What does a knock at your front door early in the morning mean to you: curiosity or alarm? What if you knew a couple from church and one day the wife was reported missing, or her husband said she had deliberately left her husband and daughter the night before? What have you already decided?
So begin’s Mette Ivie Harrison’s contemporary exploration of the world of ward politics, judgements, snap assumptions and above all everyday people trying to make sense of the mess and joy of life, and each other.
I’m usually hesitant to read contemporary LDS fiction novels, as I have read too many which have been formulaic, stilted, in desperate search of a plot, or just painful or boring to read. Thankfully, The Bishop’s Wife suffers from none of these struggles; it’s an engaging read, with a compelling mystery that had me puzzling about the plot as I went about my day, and sneaking a couple of pages in at every opportunity.
I have read many of Mette Ivie Harrison’s non-contemporary novels (such as Mira, Mirror and The Princess and The Hound) and while I am a happily devoted fan of the fantasy/sci-fi/fable genres, The Bishop’s Wife was a very welcome and skilled immersion into contemporary fiction. In particular, I appreciated how the title character, Linda, was not painted as a paragon of a woman, or endowed with increased spirituality or discernment simply because she was the bishop’s wife, or the main character.

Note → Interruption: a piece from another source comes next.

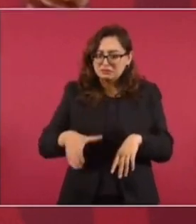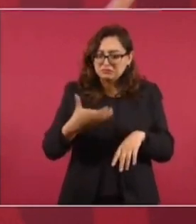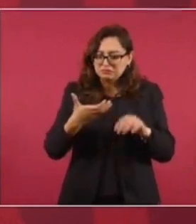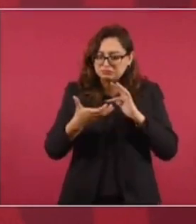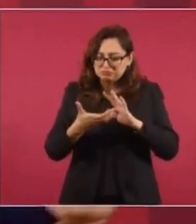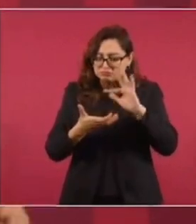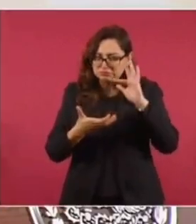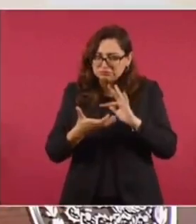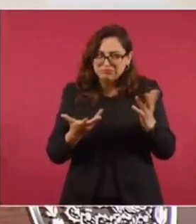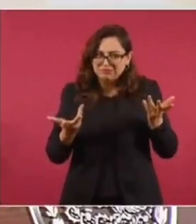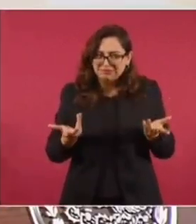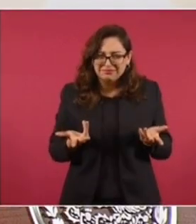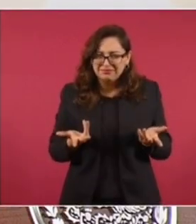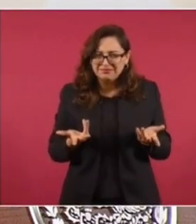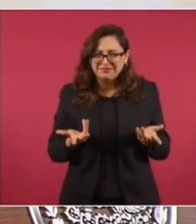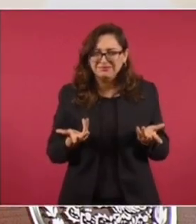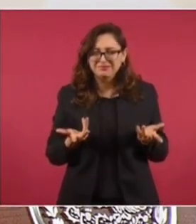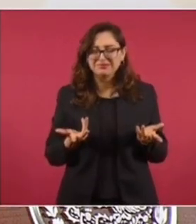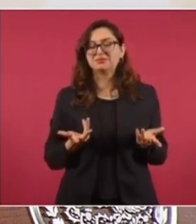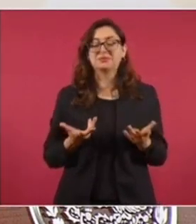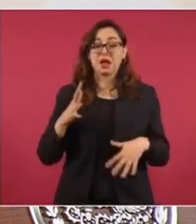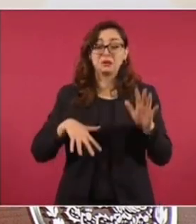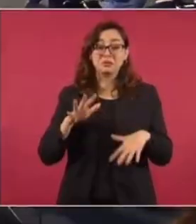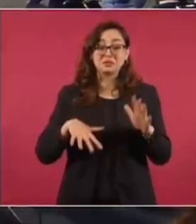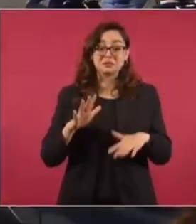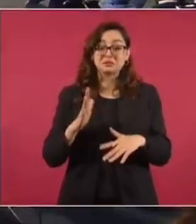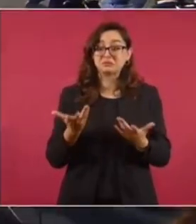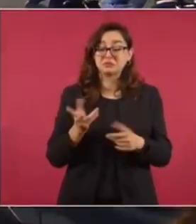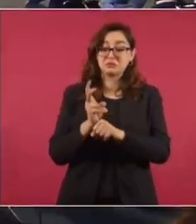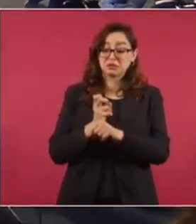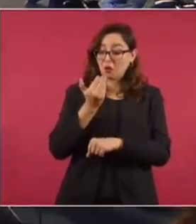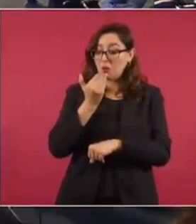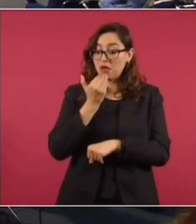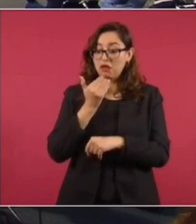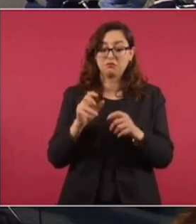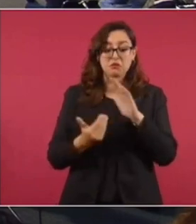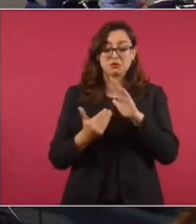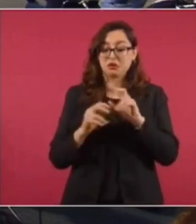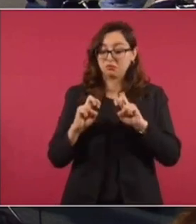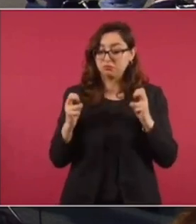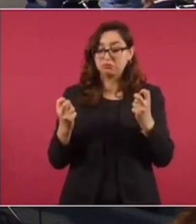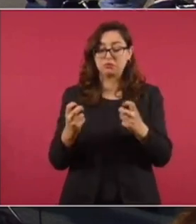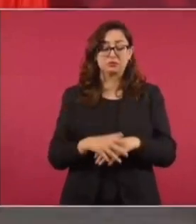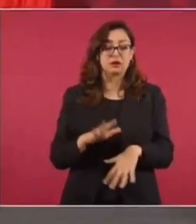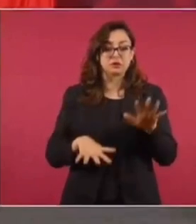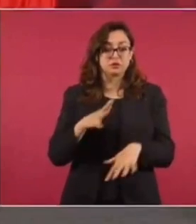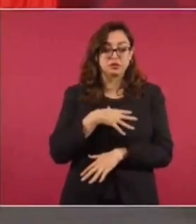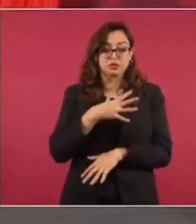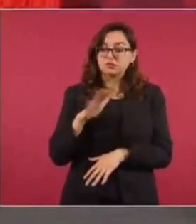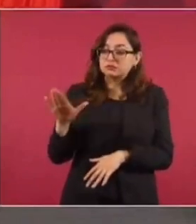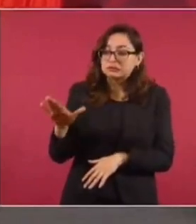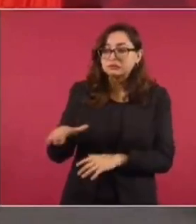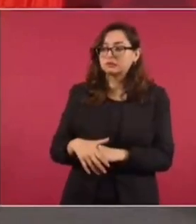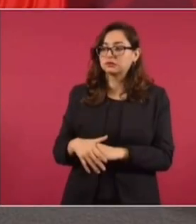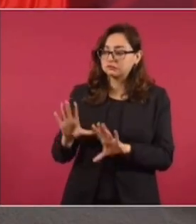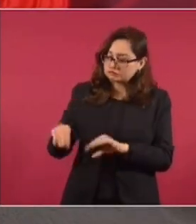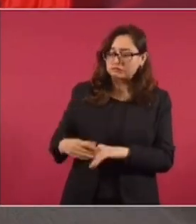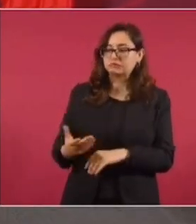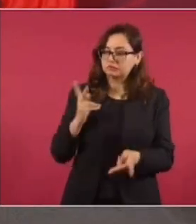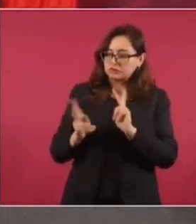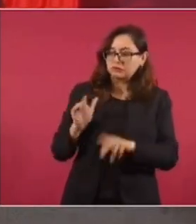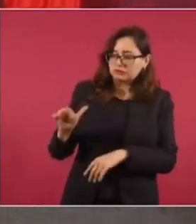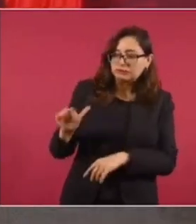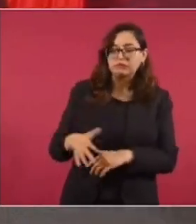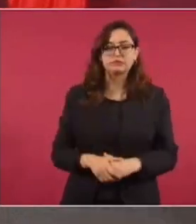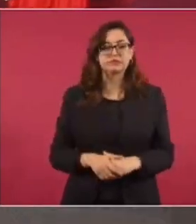Bueno, ahora hasta en la mesa, cuando invita a uno, sobre todo a los hijos, ¿no? Tiene uno que estarle diciendo, ¿qué pasó? ¿Vamos a platicar?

Linda struggles with the demands put on her by loved ones and irritating people in her ward, she makes snap judgments and really dislikes some people – exactly how real people (how we) can be in our lives. The ongoing complications and effects of situations from long ago still resonate in Linda’s life, and the difficulties and rash decisions Linda makes are not sugar coated, unbelievable or unrealistic. I also appreciated how the patriarchal structure of the church is presented, and the ongoing struggles different characters have with the interpretation thereof in many areas of faith and life.
The Bishop’s Wife is a mystery story, but is also an honest exploration of how women can be pulled in too many directions by personal history, the best of intentions, sick individuals and loved ones. This is not a light, fluffy, Disney fairy-tale story, but it’s all the more honest, compelling and relatable because of it.
- Anyone looking for a believable, non-perfect LDS woman lead character in a contemporary tale
- Those who like mysteries (especially those that aren’t easily solved)
- Those who like more reality than Disney in their fiction
Not recommended for:
- Those looking for a light, fluffy read
Rated: M – Some themes of grief, marital strife, spousal/child abuse, emotional abuse
Note: My copy of The Bishop’s Wife was given free to me by Mette Ivie Harrison for review purposes.
What is an LDS novel you have enjoyed? Do you enjoy contemporary and/or LDS fiction – why or why not? Who is your favourite believable character in fiction? Have you read Mette Ivie Harrison before?